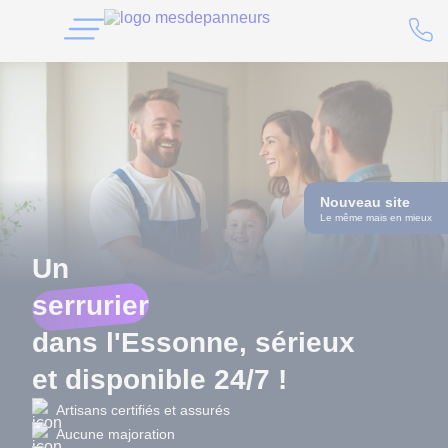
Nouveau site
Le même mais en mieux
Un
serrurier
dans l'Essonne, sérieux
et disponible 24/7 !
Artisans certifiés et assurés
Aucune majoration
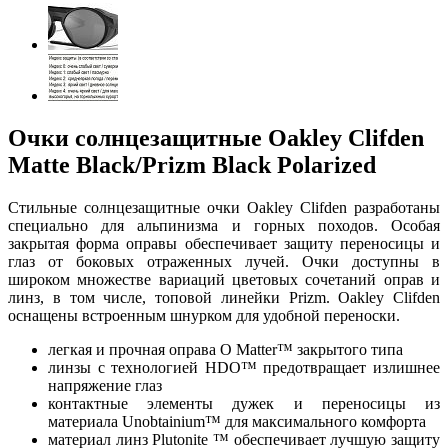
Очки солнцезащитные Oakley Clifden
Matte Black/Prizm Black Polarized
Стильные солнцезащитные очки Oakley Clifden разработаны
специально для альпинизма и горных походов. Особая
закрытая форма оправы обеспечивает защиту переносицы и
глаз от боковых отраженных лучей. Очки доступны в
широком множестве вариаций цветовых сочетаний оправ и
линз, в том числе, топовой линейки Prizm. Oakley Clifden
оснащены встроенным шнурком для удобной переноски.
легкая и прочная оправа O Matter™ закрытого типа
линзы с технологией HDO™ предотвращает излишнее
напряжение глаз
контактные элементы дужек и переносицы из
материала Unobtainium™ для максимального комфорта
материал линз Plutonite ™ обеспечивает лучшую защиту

—————

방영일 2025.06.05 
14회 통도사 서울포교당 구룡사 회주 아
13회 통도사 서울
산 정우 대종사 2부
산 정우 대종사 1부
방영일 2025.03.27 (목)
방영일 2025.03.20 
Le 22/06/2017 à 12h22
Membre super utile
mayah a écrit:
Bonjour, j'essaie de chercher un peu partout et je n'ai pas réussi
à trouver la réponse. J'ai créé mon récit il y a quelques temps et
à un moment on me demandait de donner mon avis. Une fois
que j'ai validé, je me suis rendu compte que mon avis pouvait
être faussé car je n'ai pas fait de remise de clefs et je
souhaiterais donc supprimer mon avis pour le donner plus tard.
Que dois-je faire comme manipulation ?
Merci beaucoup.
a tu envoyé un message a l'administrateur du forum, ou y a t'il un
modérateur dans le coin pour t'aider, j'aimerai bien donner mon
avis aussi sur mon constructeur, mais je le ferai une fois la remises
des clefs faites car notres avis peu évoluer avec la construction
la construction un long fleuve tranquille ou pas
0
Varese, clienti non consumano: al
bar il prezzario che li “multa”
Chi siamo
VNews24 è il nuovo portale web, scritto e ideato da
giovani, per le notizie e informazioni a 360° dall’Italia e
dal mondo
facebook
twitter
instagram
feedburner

—————

How many lines in these entries contain the string "солнцезащитные"? State the number and nothing more.

▸ Response box: 2